* [Supplied passage]
=== Section Start ===

Has been a writer and travel writer for 10+ years
Finds Twitter threads very relaxing
Reached 9 million views on a single Twitter thread that gave him 6k (?) free subs?
He has accelerated free signups via Twitter threads.
He now has 40k Twitter followers.


(Linda) Make a Twitter thread, has a hook, has the link to your Substack near the end.
Crypto writer Dan Held is good at this.
Case study:

Posting screenshots can be a quick way to create an infographic on Twitter in Finance/Investing/Crypto.
Screen-shots of the start of a Substack on Instagram is also a tactic that can work.
Who Should go Paid?
(Christina) Start paid so you can monetize right from the start. Even if you don’t yet write behind a paywall, offer your audience a way to support you.
(Katie) Having time to grow your free list, having paid on but not yet behind the paywall.
Paid content can create “pressure” on writers, so take your time.
What Should be Paid?
(Katie) Writers thinking there is a trick of what to do behind the paywall (not necessarily).
Literature writers often think "serializing” behind the paywall is expected
Could be research, interviews and other stuff behind, instead.
If not sure if committed, reason not to turn paywall on.
A million reasons why your audience might want to pay you, to get a more intimate relationship with you (e.g. backstage pass feeling).
(Hanne) Backstage snippet that builds intimacy
Community (inner circle benefits)
Don’t put star content that could give you new readers behind a paywall
Ideal vs. Benefit
What are you supporting, furthering in the world and helping to be a part of as a paid subscriber?
Access
Intimacy
What are you helping to build?
Support the cause
Support “accountability” journalism
e.g.: https://twitter.com/juddlegum
116 at this point.
People tend or can subscribe due to emotional reasons then later rationalize it (Linda).
What is Consistency?
What is a good cadence for writing (Lulu).
(Hamish) 1-3 posts a Week is good. One showpiece (high-quality), and then two shorter ad-hoc posts.
Put the “showpiece” for free. One of the three could even be a discussion thread. Don’t burn yourself out.
Two or three times a week is a pretty good spot to be in.
Heather Cox model:
She writes nearly every night after Teaching
Was doing this on Facebook for free for a while.

=== Section End ===

* [Information provided]
=== Section Start ===

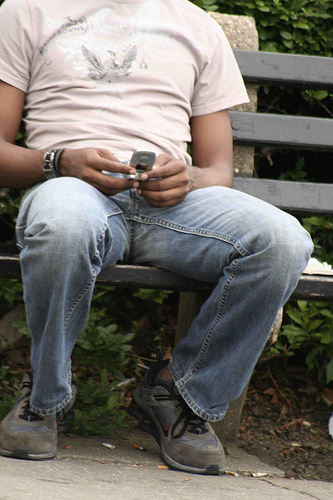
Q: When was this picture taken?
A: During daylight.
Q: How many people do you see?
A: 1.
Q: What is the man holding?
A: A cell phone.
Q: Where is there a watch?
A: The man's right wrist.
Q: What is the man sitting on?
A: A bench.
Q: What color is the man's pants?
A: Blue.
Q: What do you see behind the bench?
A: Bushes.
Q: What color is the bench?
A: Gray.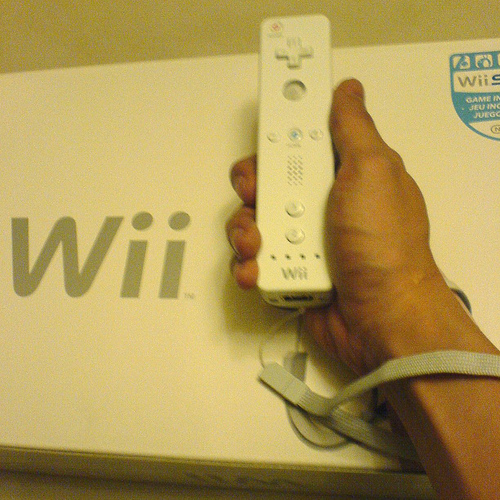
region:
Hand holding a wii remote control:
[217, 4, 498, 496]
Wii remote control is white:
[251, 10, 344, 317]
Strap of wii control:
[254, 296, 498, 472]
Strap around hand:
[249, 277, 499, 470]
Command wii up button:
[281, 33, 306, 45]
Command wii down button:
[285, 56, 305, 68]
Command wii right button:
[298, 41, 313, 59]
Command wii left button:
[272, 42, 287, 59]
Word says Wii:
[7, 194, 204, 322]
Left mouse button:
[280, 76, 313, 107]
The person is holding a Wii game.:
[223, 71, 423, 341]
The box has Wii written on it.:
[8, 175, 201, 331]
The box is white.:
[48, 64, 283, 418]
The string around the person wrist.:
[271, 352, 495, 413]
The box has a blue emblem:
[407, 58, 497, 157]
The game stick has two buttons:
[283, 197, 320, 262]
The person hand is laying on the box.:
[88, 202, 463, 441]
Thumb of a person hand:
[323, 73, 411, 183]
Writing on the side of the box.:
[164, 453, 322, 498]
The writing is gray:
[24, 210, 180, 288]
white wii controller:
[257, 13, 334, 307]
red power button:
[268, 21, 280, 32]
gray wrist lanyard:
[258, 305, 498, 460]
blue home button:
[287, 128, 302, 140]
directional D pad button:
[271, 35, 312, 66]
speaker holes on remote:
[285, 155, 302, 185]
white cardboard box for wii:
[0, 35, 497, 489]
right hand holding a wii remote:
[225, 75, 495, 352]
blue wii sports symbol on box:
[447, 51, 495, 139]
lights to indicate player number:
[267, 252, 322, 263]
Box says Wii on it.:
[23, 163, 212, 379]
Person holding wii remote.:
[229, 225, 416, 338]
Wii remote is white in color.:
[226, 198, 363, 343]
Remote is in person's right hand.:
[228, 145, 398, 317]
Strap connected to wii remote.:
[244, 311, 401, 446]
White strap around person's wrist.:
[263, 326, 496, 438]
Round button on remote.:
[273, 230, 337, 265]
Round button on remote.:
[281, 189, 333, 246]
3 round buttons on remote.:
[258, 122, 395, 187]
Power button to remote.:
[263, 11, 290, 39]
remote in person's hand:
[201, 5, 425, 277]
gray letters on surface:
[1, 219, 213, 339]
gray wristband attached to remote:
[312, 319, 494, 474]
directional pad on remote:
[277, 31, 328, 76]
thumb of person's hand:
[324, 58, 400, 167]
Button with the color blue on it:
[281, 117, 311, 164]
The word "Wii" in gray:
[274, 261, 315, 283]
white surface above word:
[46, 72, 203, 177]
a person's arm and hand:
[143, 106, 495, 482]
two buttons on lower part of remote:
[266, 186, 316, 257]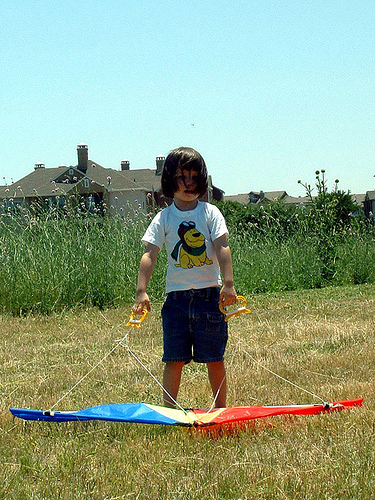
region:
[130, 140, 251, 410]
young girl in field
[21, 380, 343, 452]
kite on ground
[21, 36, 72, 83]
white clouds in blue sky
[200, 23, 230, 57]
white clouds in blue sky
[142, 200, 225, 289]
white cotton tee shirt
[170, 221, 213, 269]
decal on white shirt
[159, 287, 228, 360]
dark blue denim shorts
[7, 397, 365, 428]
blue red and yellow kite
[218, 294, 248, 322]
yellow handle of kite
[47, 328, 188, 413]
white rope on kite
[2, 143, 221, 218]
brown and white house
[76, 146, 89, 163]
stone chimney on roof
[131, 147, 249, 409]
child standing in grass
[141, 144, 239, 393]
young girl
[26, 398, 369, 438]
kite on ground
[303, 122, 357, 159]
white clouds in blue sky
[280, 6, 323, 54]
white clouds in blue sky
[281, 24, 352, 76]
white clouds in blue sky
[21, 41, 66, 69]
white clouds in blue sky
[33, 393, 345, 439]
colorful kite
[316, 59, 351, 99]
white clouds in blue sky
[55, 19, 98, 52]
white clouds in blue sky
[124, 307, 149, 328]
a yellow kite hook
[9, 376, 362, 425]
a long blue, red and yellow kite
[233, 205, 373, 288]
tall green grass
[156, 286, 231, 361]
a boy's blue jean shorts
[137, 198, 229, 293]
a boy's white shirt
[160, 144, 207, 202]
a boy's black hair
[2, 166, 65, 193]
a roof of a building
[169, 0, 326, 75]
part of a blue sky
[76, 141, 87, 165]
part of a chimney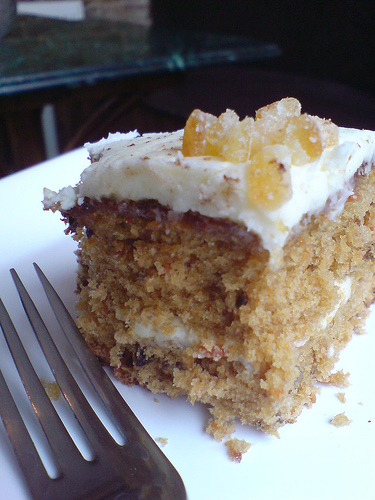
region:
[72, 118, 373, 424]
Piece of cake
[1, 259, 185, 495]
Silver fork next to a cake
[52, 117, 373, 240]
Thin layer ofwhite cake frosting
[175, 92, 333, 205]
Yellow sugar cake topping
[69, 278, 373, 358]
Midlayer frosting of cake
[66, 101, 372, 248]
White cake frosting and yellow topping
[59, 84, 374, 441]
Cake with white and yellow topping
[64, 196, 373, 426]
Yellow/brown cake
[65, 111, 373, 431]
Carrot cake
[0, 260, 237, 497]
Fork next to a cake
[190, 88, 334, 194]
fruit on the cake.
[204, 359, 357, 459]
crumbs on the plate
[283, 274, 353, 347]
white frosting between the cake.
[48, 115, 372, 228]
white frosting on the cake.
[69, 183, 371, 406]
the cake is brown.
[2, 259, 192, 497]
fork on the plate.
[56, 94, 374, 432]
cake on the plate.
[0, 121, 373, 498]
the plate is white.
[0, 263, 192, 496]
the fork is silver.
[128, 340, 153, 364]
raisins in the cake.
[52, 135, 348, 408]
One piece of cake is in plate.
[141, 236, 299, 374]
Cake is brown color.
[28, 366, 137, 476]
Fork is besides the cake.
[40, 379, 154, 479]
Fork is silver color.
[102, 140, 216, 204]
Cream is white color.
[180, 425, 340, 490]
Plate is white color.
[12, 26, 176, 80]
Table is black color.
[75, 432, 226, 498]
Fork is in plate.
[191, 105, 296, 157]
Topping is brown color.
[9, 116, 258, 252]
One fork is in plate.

=== Section End ===

* [What this exercise asks]
a: Rewrite the part of the Substack notes from "Posting screenshots can" up to and including "paywall (not necessarily).", putting "TikTok" in place of "Instagram".
b: Answer these questions from the Substack notes:
(i) How many Twitter followers does he now have?
(ii) Which crypto writer is named as good at making Twitter threads?
(iii) According to Hamish, how many posts a week is good?

* [Answers by item]
a:
Posting screenshots can be a quick way to create an infographic on Twitter in Finance/Investing/Crypto.
Screen-shots of the start of a Substack on TikTok is also a tactic that can work.
Who Should go Paid?
(Christina) Start paid so you can monetize right from the start. Even if you don’t yet write behind a paywall, offer your audience a way to support you.
(Katie) Having time to grow your free list, having paid on but not yet behind the paywall.
Paid content can create “pressure” on writers, so take your time.
What Should be Paid?
(Katie) Writers thinking there is a trick of what to do behind the paywall (not necessarily).

b:
(i) 40k
(ii) Dan Held
(iii) 1-3 posts a week